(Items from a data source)
--*--
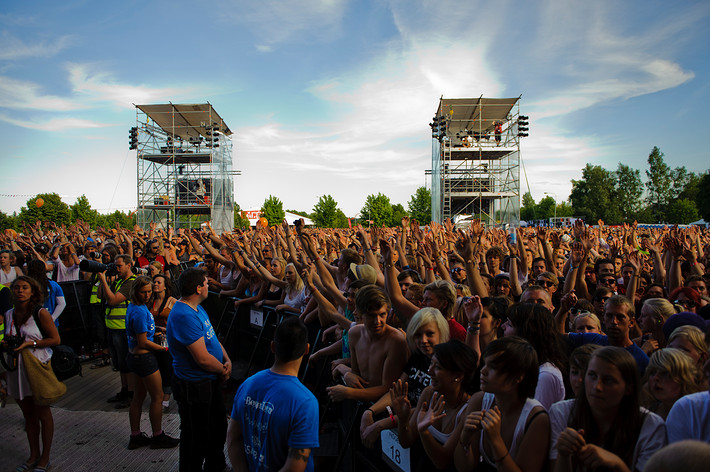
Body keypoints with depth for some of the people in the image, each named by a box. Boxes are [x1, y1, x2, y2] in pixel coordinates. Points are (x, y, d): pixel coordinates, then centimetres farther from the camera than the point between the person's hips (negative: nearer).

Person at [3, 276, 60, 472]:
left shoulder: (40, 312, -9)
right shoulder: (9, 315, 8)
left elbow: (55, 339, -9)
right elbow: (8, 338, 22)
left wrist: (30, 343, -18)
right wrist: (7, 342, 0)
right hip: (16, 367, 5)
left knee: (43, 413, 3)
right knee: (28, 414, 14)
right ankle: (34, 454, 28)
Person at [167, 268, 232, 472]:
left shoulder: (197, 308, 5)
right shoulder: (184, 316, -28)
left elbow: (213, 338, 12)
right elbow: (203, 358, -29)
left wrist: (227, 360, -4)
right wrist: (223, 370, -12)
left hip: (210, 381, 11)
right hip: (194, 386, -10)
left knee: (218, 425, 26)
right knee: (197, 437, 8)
--*--
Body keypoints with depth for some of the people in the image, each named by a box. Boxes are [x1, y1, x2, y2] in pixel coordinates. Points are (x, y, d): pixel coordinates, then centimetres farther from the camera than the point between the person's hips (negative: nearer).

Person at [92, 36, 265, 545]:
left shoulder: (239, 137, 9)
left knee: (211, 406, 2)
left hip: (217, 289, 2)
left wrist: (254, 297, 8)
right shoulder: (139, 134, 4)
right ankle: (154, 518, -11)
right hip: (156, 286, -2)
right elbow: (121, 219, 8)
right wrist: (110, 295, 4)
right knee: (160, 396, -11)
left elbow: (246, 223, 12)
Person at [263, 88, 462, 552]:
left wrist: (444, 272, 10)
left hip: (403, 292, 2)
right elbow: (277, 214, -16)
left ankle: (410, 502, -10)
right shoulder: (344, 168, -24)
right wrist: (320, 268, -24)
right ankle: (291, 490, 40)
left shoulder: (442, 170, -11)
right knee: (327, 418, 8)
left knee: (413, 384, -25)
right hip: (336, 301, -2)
--*--
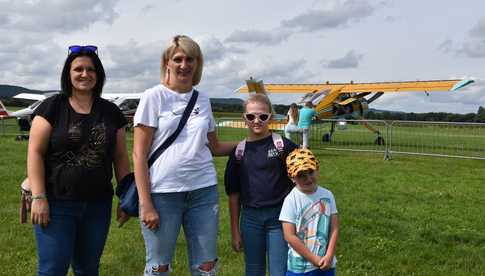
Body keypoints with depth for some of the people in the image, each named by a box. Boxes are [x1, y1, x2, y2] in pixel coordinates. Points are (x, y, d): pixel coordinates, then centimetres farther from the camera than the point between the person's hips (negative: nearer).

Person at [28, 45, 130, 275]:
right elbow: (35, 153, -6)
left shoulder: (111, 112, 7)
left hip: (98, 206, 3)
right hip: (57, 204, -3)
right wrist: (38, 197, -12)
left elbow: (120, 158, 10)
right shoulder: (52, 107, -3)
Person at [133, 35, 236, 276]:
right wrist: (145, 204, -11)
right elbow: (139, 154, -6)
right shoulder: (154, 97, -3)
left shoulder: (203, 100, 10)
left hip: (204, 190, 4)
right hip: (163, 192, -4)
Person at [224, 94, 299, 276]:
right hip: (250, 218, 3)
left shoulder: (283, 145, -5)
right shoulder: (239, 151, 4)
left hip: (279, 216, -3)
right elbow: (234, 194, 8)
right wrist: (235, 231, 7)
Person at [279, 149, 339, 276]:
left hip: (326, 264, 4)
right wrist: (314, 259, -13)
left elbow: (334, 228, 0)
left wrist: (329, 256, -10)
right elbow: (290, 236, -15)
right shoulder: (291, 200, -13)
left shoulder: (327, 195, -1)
--*--
Task directions:
Rewrite the data from the line with "left elbow: (334, 228, 0)" up to and including the line with "left shoulder: (327, 195, -1)", putting "hand" wherever "wrist" appears and changing nothing else. Return only those lines.

Answer section:
left elbow: (334, 228, 0)
left hand: (329, 256, -10)
right elbow: (290, 236, -15)
right shoulder: (291, 200, -13)
left shoulder: (327, 195, -1)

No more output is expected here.